Well, around here they tend to be open on Saturday.


----------



## Pesky Wesky (May 10, 2009)

Saturday is not a holiday. Monday might be though. Here schools are closed on Monday, but I'm working.


----------



## thrax (Nov 13, 2008)

Everything open on Saturday here and on Monday. It's not a holiday here on Monday and the schools are all open again.


----------



## snikpoh (Nov 19, 2007)

I'm confused. 'Round here ALL schools are closed for Easter - two weeks. Surely you recognise Easter as well where you are?

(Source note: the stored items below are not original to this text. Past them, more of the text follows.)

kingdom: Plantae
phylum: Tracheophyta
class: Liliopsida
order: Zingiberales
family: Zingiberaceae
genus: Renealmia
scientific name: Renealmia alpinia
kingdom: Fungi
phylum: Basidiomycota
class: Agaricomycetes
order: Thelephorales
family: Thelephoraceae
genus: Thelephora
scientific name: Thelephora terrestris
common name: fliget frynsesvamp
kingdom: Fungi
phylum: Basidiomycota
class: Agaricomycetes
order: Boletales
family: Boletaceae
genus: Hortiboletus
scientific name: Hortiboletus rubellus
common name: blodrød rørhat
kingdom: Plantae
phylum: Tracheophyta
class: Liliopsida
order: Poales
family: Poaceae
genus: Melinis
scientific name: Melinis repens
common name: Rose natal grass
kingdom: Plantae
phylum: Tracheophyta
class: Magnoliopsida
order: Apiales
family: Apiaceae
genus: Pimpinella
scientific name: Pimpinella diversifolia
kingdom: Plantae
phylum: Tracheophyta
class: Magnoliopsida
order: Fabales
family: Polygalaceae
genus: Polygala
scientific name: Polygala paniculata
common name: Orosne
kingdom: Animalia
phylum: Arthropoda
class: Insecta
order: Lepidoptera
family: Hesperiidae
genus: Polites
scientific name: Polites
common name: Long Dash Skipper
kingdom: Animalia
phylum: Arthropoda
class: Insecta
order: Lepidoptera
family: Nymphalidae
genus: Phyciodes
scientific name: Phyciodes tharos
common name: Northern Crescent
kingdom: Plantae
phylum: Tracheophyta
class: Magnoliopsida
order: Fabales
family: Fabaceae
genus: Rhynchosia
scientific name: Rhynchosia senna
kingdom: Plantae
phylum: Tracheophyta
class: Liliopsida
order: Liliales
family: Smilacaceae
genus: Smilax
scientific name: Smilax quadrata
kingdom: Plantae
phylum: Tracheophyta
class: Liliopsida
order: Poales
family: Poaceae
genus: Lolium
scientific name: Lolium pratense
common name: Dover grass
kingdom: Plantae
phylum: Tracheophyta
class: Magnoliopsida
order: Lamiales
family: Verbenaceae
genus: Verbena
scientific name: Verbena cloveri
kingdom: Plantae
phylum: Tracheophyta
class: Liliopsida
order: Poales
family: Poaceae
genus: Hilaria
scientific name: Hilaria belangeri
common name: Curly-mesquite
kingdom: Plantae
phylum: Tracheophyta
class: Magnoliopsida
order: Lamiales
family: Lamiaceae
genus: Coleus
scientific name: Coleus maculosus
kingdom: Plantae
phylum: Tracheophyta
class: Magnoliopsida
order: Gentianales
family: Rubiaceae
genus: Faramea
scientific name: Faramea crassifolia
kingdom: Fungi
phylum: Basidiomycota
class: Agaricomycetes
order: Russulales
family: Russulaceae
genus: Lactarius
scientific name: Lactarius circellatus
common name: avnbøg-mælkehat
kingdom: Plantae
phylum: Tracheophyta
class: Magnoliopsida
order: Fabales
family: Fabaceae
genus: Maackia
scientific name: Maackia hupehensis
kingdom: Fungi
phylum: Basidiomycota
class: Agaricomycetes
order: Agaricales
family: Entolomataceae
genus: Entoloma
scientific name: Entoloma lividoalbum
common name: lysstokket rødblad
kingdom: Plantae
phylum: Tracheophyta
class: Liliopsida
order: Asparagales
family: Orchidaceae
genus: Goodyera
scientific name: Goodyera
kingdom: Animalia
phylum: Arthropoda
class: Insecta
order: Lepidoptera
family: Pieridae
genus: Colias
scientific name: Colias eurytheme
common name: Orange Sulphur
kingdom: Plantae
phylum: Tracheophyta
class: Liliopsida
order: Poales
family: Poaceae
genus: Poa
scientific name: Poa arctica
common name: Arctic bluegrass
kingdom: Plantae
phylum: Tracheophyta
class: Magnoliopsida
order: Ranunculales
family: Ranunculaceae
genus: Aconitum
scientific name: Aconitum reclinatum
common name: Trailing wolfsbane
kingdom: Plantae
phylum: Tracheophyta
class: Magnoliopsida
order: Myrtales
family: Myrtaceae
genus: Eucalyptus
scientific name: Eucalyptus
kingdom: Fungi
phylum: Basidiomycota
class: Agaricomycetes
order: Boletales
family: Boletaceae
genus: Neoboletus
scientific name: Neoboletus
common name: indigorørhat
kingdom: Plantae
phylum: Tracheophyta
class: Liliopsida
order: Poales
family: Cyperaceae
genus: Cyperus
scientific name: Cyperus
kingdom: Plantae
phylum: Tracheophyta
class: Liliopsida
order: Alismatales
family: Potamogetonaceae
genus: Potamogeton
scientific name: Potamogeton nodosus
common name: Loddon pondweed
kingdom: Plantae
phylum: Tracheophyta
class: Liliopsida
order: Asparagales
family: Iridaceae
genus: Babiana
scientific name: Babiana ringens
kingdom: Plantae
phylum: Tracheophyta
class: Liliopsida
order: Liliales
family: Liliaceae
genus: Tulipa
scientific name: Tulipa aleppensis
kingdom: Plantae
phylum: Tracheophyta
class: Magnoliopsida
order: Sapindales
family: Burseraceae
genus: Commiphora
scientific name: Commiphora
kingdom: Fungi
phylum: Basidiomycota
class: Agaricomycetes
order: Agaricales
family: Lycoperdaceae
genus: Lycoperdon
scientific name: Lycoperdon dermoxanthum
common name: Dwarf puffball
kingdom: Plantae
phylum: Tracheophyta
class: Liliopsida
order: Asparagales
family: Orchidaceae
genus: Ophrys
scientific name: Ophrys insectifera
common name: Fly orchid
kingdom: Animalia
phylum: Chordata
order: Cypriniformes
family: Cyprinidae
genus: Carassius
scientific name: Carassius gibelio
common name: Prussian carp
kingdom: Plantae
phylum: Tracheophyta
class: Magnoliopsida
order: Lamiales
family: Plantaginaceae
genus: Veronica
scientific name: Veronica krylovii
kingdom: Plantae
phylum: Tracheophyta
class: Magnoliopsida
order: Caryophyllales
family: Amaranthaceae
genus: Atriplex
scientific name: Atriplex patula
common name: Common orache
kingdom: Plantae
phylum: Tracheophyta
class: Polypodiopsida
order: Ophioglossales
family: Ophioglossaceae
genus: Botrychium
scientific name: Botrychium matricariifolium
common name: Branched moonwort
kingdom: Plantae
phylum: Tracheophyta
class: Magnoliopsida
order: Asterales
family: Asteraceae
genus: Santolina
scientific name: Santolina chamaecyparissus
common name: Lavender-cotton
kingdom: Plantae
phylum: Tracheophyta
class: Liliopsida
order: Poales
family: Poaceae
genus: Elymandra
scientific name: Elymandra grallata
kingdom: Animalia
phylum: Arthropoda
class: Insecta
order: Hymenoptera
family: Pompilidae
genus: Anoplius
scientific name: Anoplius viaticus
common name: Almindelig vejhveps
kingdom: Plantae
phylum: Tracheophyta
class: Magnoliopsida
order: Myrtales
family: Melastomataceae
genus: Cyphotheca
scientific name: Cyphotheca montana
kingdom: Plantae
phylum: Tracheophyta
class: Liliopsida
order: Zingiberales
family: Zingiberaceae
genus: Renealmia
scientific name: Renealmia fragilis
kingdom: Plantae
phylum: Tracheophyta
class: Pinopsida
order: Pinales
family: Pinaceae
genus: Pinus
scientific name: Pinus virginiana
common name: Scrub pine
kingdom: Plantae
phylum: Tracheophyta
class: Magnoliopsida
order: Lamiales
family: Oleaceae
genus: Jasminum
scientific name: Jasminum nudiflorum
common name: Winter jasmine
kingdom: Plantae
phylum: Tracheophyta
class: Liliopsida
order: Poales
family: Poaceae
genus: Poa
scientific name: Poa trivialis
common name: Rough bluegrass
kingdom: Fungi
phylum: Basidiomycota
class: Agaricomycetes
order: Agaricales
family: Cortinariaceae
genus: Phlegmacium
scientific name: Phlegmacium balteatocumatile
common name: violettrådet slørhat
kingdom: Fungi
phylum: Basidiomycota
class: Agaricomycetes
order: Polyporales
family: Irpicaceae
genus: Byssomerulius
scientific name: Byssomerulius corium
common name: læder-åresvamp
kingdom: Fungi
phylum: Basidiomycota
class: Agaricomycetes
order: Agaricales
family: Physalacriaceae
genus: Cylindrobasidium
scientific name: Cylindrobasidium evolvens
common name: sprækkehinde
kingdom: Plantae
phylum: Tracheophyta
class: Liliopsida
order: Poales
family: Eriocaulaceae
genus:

Anyway, shops open Saturday and some are even open Easter Monday.


----------



## xabiaxica (Jun 23, 2009)

thrax said:


> Everything open on Saturday here and on Monday. It's not a holiday here on Monday and the schools are all open again.


are you serious??

the schools here only just closed yesterday & go back on 17th 

edit - I just looked at this http://www.juntadeandalucia.es/educacion/portal/com/bin/Delegaciones/Malaga/NORMATIVA/20110614_DELEcalendario2011_12/1308052208448_calendario.pdf

it seems that IS the case - I'm amazed tbh, but looking at some of the other regions it seems fairly normal


----------



## calum700 (Nov 4, 2011)

Cheers for the info! Looks like it'll be shops for me tomorrow.......sigh


----------



## Alcalaina (Aug 6, 2010)

There is no "Easter Monday" here. The official public holidays are Thursday and Friday of Easter Week.


----------



## Pesky Wesky (May 10, 2009)

xabiachica said:


> are you serious??
> 
> the schools here only just closed yesterday & go back on 17th
> 
> ...


It just goes to show, you can never say* in Spain* they/ they don't/ they have/ they don't have/ it is/ it isn't/ everybody/ nobody...
because it just *isn't* true!!!!!!!!!!!!!!!!!!
PS If you Google Dias Festivos + your locality you'll find a list of local holidays, but schools may take off extra odd days and the shops are a world unto their own, so it may not help much. Also looking on your local town hall site you'll most likely find info about local holidays and school days (lectivo or no lectivo).
There are 12 national holidays a year and 2 picked by the local authorities, which may or may not coincide with other major holidays ie San Jose, father's day, may or may not be a national holiday depending on the year.


----------



## Stravinsky (Aug 12, 2007)

The English supermarket in Oliva is open all day today and all day Monday .... very handy if you want some Tetly Tea Bags


----------



## baldilocks (Mar 7, 2010)

Here kids have been off all Easter week and back to school Monday, but then for summer they are off from about 3rd week of June through to about the second week of September thus avoiding the hottest period (provided the weather is operating on the same schedule.

Shops open MTW of Easter week + village shops Thurs am only (Lidl and Mercadona both closed all day) Friday all closed, then as normal from Saturday onwards.


----------



## Pesky Wesky (May 10, 2009)

snikpoh said:


> I'm confused. 'Round here ALL schools are closed for Easter - two weeks. Surely you recognise Easter as well where you are?
> 
> 
> Anyway, shops open Saturday and some are even open Easter Monday.


2 weeks is unusual in Spain - in fact I've never heard of 2 weeks at Easter in Spain


----------



## xabiaxica (Jun 23, 2009)

Pesky Wesky said:


> 2 weeks is unusual in Spain - in fact I've never heard of 2 weeks at Easter in Spain


mine don't get 2 weeks - snikpoh's come under Valencia too, so I'm sure his don't really either - maybe it just feels that way 

their first day off was Thursday 5th & they go back on Tues 17th - so it's close to 2 weeks to be fair


----------



## Pesky Wesky (May 10, 2009)

xabiachica said:


> mine don't get 2 weeks - snikpoh's come under Valencia too, so I'm sure his don't really either - maybe it just feels that way
> 
> their first day off was Thursday 5th & they go back on Tues 17th - so it's close to 2 weeks to be fair


Yes, I suppose you're right - 2 days shy of two weeks in some places


----------